Bakışlarıyla cinayet işleyen adamsın karşımda, bense küçük saf bir kız çocuğu. Sence varlığının gölgesinde yitip gitmekten başka seçeneğim var mı Bora? Sana teslim olmaktan başka bir şeyi hayal edebilir miyim?
Beni ezerken bile irislerinde şefkat aramaktan başka ne düşünebilirdim?
Senden kurtulmanın sonumu getireceğini bile bile nasıl yaşardım Bora?
Sen bilmezsin benim kalbim senin adına bile tutsak, benim bedenim bile senin gölgene muhtaç.
Senden habersiz nefes bile alamayacağımı bilmiyor muydun sanki? Oysa sen söylüyordun bana bunu, gerçeklerin soğuğuna alıştı kalbim.
Bende kabullendim.
İyileşmek benim için bir seçenek değil, Bora.
Bir kaybediş. Bir sancı, büyük ve buruk bir acı. Bir felaket. Bir azap.
Benim sensiz bastığım her toprak bunlara gebe. Benim sensiz aldığım her nefes bana günah.
Senin bana yasak kıldığın gülüşlerin bir başkasının umuduna ışık oldu. Benim karanlığımın emaresiydi.
Ben senden habersiz tedavi görmüyorum, ben senden habersiz ölüyorum. Ben kendimi yavaş yavaş çürütüyorum Bora. Kendimi bir sanrıya inandırıp, bir hayalin kucağında can veriyorum.
Küçük bir sevgiyi dağa çıkarıyor, kendimi o dağdan aşağı bırakıyorum. Ben sensiz yolları eksiltirken, o yollar beni eskitiyor. Ben sensiz yaşlarıma küsüp, seninle olanları büyütüyorum içimde.
Ben bana küsüp, sana gülümsüyorum ama sen bana tükürüp, ona sarılıyorsun.
Biz seninle hiç bir şey olamadık, sen onunla çok şey oldun.
Sen bende her sey oldun, ben sende bir kaldırım taşı.
Ben sensiz hiç kimseyi sevmedim, sen ben olmayan herkese kucak açtın.
Sen yoksun diye hayatımdaki insanlara arkamı döndüm, önümde seni görürüm koşar yetişirim dedim.
Önümde ıssız yollar, kalbimde arsız bir acı.
Sen yoksun, sen o kadar yoksun ki ben bu koca boşlukta bile var edemedim kendimi.
İşte ben kendime senden habersiz bunları yapıyorum Bora.

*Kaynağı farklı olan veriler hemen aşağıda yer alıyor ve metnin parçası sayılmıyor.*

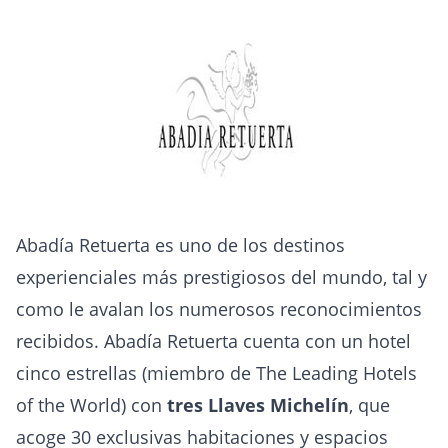
Abadía Retuerta es uno de los destinos
experienciales más prestigiosos del mundo, tal y
como le avalan los numerosos reconocimientos
recibidos. Abadía Retuerta cuenta con un hotel
cinco estrellas (miembro de The Leading Hotels
of the World) con
tres Llaves Michelín
, que
acoge 30 exclusivas habitaciones y espacios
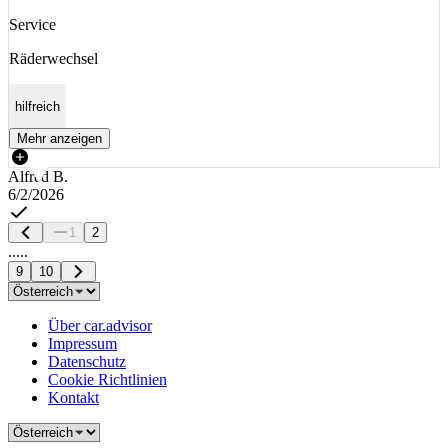
Service
Räderwechsel
hilfreich
Mehr anzeigen
Alfred B.
6/2/2026
1
2
.....
9
10
Über car.advisor
Impressum
Datenschutz
Cookie Richtlinien
Kontakt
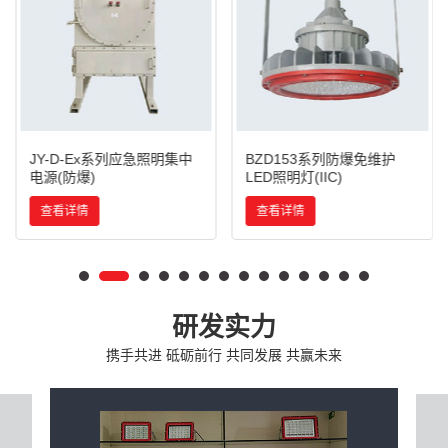
JY-D-Ex系列应急照明集中
BZD153系列防爆免维护
电源(防爆)
LED照明灯(IIC)
查看详情
查看详情
研发实力
携手共进 砥砺前行 共同发展 共赢未来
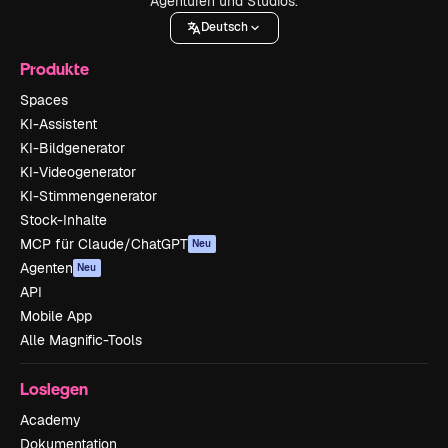
Agenturen und Studios.
Deutsch
Produkte
Spaces
KI-Assistent
KI-Bildgenerator
KI-Videogenerator
KI-Stimmengenerator
Stock-Inhalte
MCP für Claude/ChatGPT
Neu
Agenten
Neu
API
Mobile App
Alle Magnific-Tools
Loslegen
Academy
Dokumentation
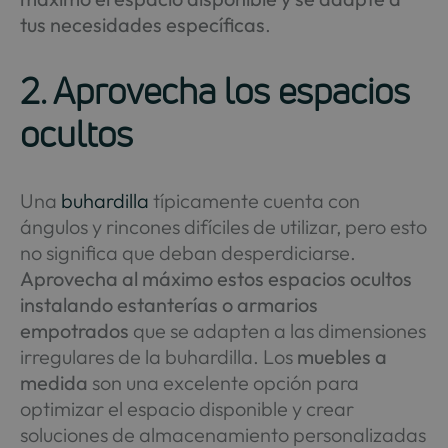
tus necesidades específicas
.
2. Aprovecha los espacios
ocultos
Una
buhardilla
típicamente cuenta con
ángulos y rincones difíciles de utilizar, pero esto
no significa que deban desperdiciarse.
Aprovecha al máximo estos espacios ocultos
instalando estanterías o armarios
empotrados
que se adapten a las dimensiones
irregulares de la buhardilla. Los
muebles a
medida
son una excelente opción para
optimizar el espacio disponible y crear
soluciones de almacenamiento personalizadas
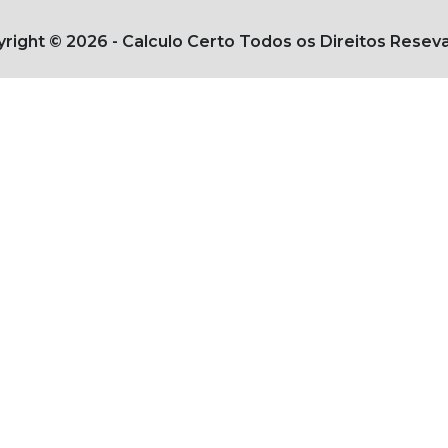
right © 2026 - Calculo Certo Todos os Direitos Resev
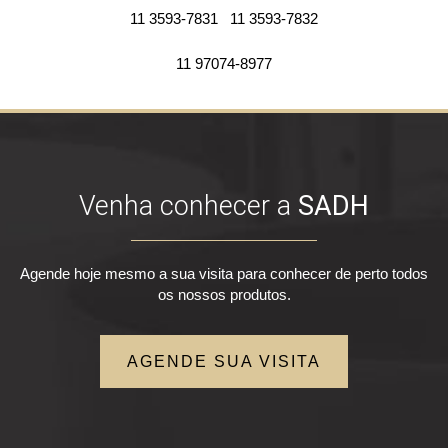
11 3593-7831
11 3593-7832
11 97074-8977
Venha conhecer a
SADH
Agende hoje mesmo a sua visita para conhecer de perto todos
os nossos produtos.
AGENDE SUA VISITA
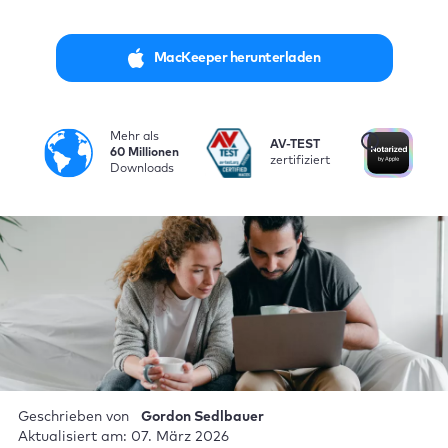
MacKeeper herunterladen
Mehr als
i
AV-TEST
Vo
60 Millionen
zertifiziert
be
Downloads
Geschrieben von
Gordon Sedlbauer
Aktualisiert am: 07. März 2026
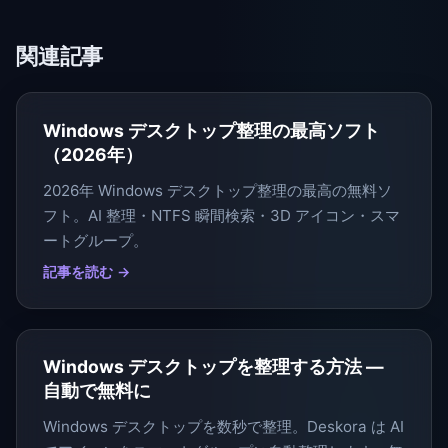
関連記事
Windows デスクトップ整理の最高ソフト
（2026年）
2026年 Windows デスクトップ整理の最高の無料ソ
フト。AI 整理・NTFS 瞬間検索・3D アイコン・スマ
ートグループ。
記事を読む →
Windows デスクトップを整理する方法 —
自動で無料に
Windows デスクトップを数秒で整理。Deskora は AI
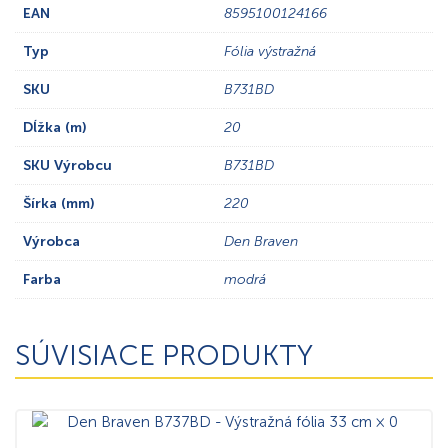
EAN
8595100124166
Typ
Fólia výstražná
SKU
B731BD
Dĺžka (m)
20
SKU Výrobcu
B731BD
Šírka (mm)
220
Výrobca
Den Braven
Farba
modrá
SÚVISIACE PRODUKTY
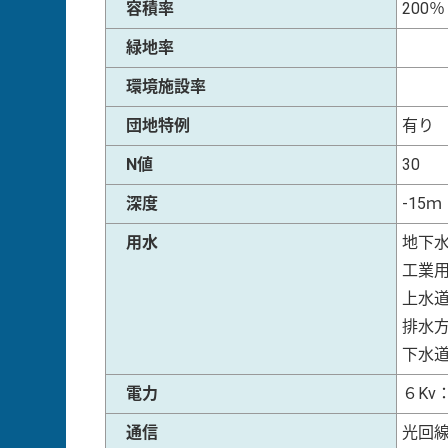
容積率
200％
緑地率
環境施設率
団地特例
有り
N値
30
深度
-15ｍ
用水
地下
工業
上水
排水
下水
電力
６Kv
通信
光回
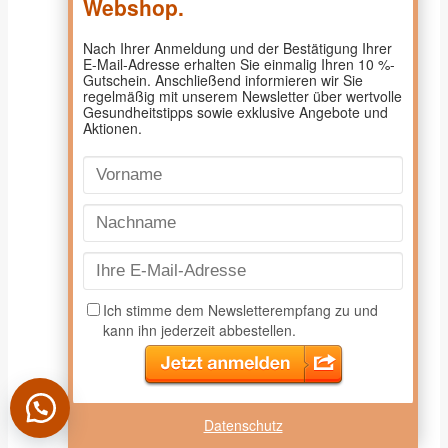
Magister Doskar
2
Mama Aua
16
Marienapotheke 1140
144
Meda Pharma
6
Medice
9
Medis
9
Merz Pharma
13
Montavit
12
Multi
4
Mundipharma
1
Murnauers Bachblüten
1
Mylan
7
Nasic
3
Nestle Health Science
11
NICApur
5
Nicorette
10
NoBite
4
Norsan
4
Novartis
4
Nurofen
7
Nutropia Pharma GmbH
1
NUXE
2
Oekopharm
30
Datenschutz
OLEOvital
6
Omega Pharma
4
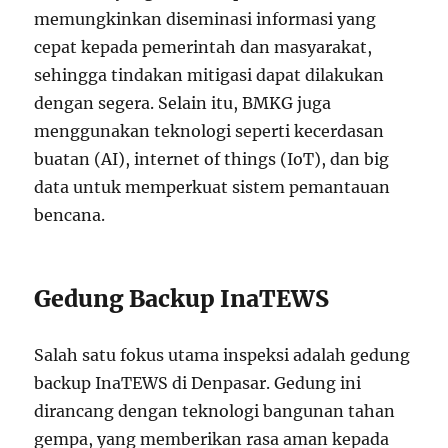
memungkinkan diseminasi informasi yang
cepat kepada pemerintah dan masyarakat,
sehingga tindakan mitigasi dapat dilakukan
dengan segera. Selain itu, BMKG juga
menggunakan teknologi seperti kecerdasan
buatan (AI), internet of things (IoT), dan big
data untuk memperkuat sistem pemantauan
bencana.
Gedung Backup InaTEWS
Salah satu fokus utama inspeksi adalah gedung
backup InaTEWS di Denpasar. Gedung ini
dirancang dengan teknologi bangunan tahan
gempa, yang memberikan rasa aman kepada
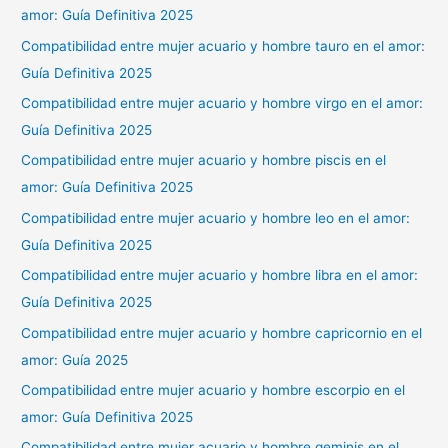
amor: Guía Definitiva 2025
Compatibilidad entre mujer acuario y hombre tauro en el amor:
Guía Definitiva 2025
Compatibilidad entre mujer acuario y hombre virgo en el amor:
Guía Definitiva 2025
Compatibilidad entre mujer acuario y hombre piscis en el
amor: Guía Definitiva 2025
Compatibilidad entre mujer acuario y hombre leo en el amor:
Guía Definitiva 2025
Compatibilidad entre mujer acuario y hombre libra en el amor:
Guía Definitiva 2025
Compatibilidad entre mujer acuario y hombre capricornio en el
amor: Guía 2025
Compatibilidad entre mujer acuario y hombre escorpio en el
amor: Guía Definitiva 2025
Compatibilidad entre mujer acuario y hombre geminis en el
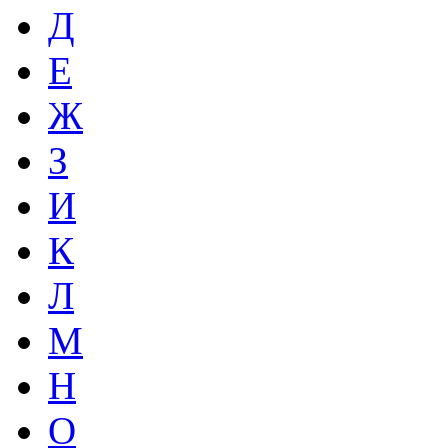
Д
Е
Ж
З
И
К
Л
М
Н
О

Ben seninle yaşamıyorum ama sensiz aldığım nefesten bile nefret ediyorum.
Benimki iyileşmek değil, benim ki yitirmek. Doktorumun gözlerine bir mezarın içinden, senin gözlerine bir acının eşiğinden bakıyorum.
Seninle hayat bir kapı eşiğine yuva yapmak gibi.
İçeri girsen emanetsin, koşup kaçsan içinde hep bir yakalanma isteği.
Sen bir kapansın, benim üstüme çöken.
Ben bir fareyim, o kapanı evi zanneden.